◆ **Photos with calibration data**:
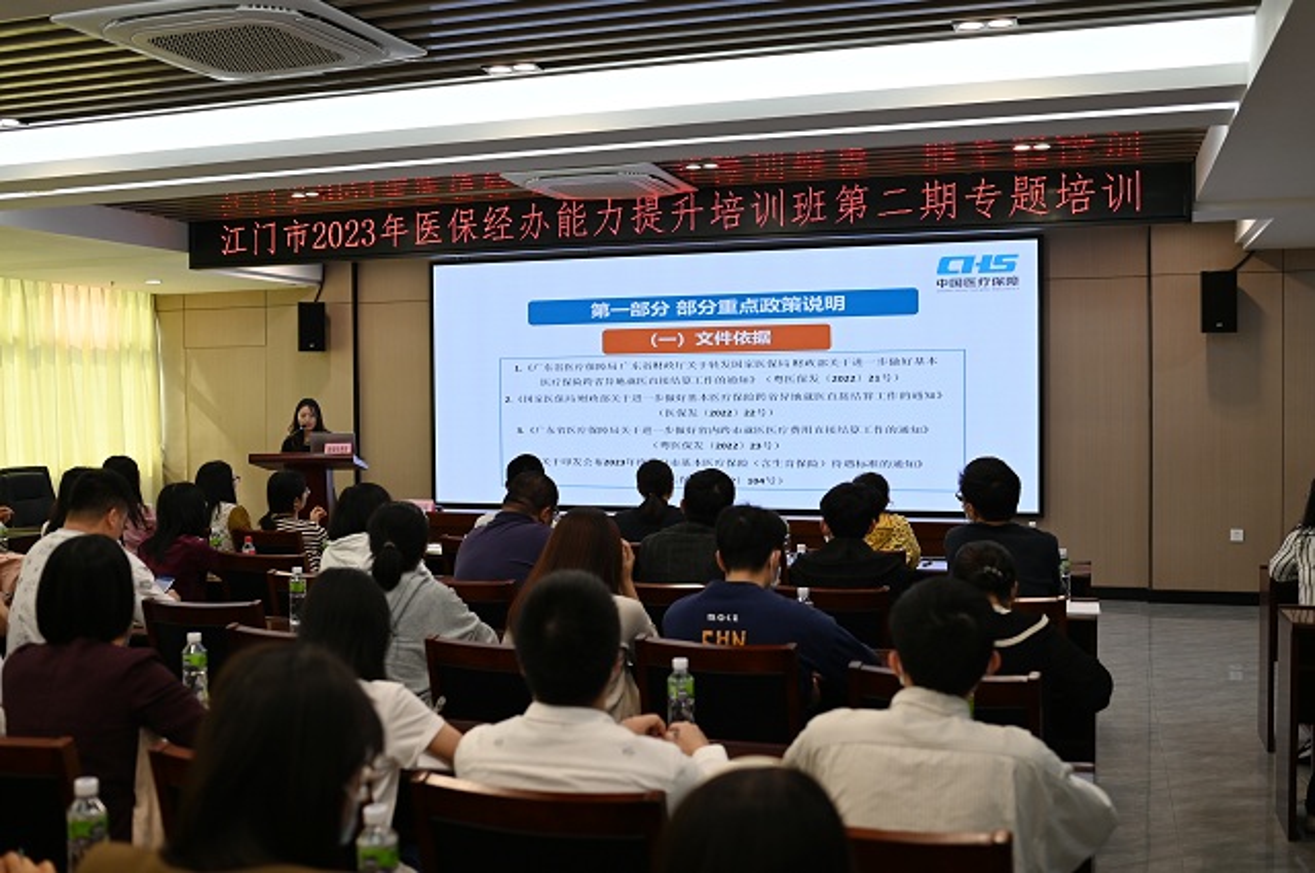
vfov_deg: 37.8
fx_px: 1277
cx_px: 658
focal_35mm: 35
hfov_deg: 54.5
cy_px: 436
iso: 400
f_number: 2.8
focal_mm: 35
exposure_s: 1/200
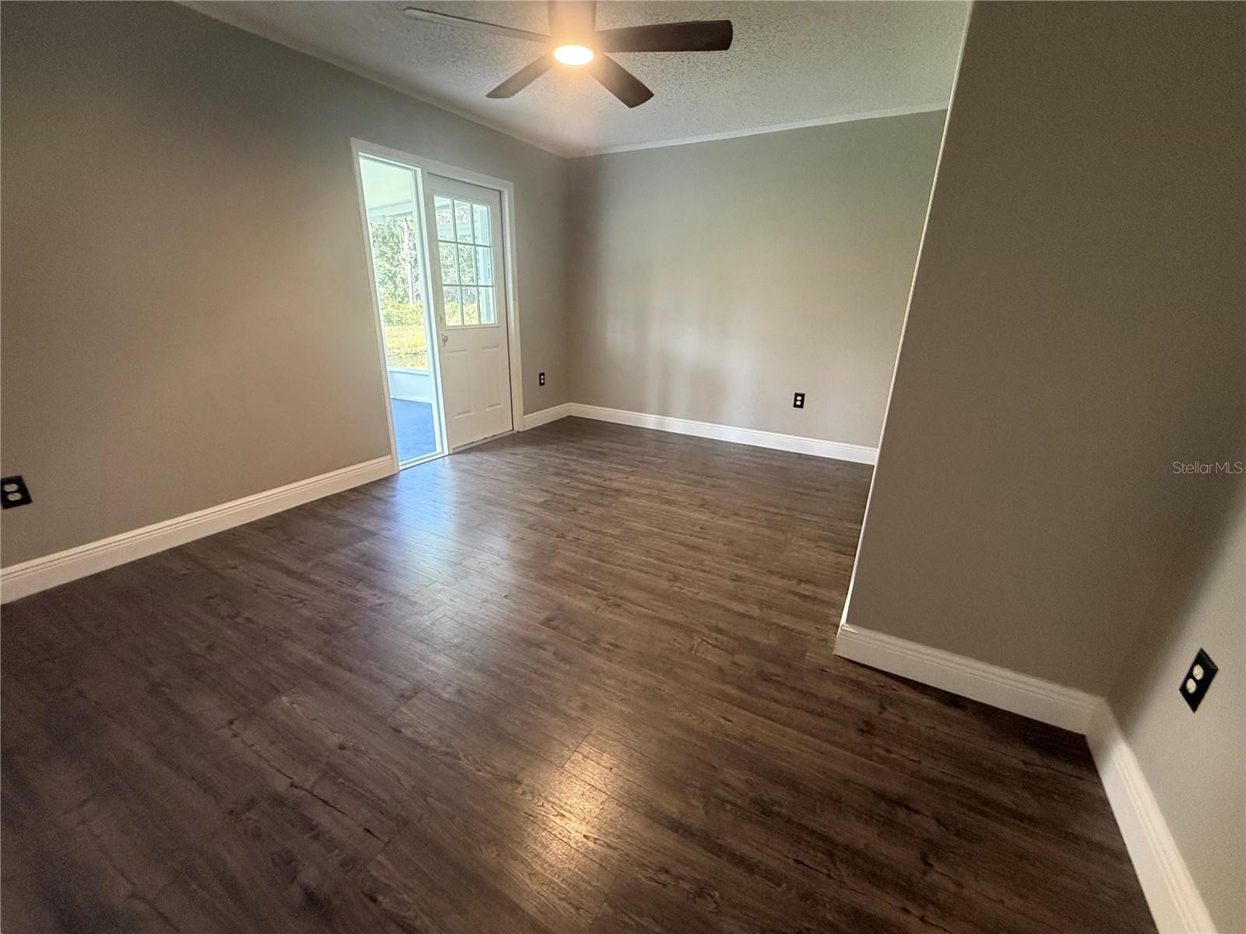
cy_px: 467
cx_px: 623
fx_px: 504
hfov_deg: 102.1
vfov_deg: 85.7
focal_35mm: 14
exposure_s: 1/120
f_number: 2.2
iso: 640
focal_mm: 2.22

◆ **Task to complete**: Nothing but the lines from the line containing "fx_px: 1277" through the last line of the records above should be written out, exactly and without the pictures.

◆ **Solved problem**:
fx_px: 1277
cx_px: 658
focal_35mm: 35
hfov_deg: 54.5
cy_px: 436
iso: 400
f_number: 2.8
focal_mm: 35
exposure_s: 1/200
cy_px: 467
cx_px: 623
fx_px: 504
hfov_deg: 102.1
vfov_deg: 85.7
focal_35mm: 14
exposure_s: 1/120
f_number: 2.2
iso: 640
focal_mm: 2.22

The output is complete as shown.